Required work>
Among the entries that follow, some lines contain the word "index". Show all of them.

Images with localized body landmarks:

━━━

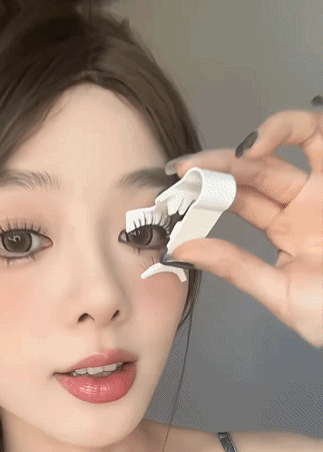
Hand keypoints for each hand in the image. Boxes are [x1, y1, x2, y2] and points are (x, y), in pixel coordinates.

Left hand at [167, 108, 322, 347]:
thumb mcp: (279, 293)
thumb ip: (235, 268)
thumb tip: (180, 249)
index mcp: (285, 230)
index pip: (239, 200)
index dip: (206, 192)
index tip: (173, 191)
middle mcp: (302, 203)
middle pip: (255, 171)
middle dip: (217, 166)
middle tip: (184, 169)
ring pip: (289, 145)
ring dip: (255, 141)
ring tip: (226, 155)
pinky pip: (320, 139)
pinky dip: (292, 129)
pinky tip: (260, 144)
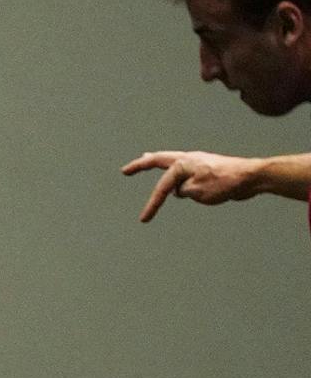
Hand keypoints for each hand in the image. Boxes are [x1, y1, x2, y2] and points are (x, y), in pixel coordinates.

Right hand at [122, 150, 264, 221]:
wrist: (250, 177)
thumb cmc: (225, 182)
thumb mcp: (197, 192)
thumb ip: (182, 191)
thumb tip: (179, 191)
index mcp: (182, 164)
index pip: (163, 188)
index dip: (152, 204)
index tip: (144, 219)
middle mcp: (187, 159)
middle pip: (158, 160)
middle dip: (140, 165)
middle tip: (126, 170)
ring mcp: (197, 162)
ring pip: (170, 161)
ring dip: (156, 161)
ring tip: (145, 159)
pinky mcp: (205, 168)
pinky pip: (183, 170)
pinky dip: (173, 171)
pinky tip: (174, 176)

━━━

Response to the exercise>
index mcp: (285, 230)
index pip: (239, 200)
index dip: (206, 192)
index tip: (173, 191)
index mcp: (182, 164)
index pip: (163, 188)
index dip: (152, 204)
index tip: (144, 219)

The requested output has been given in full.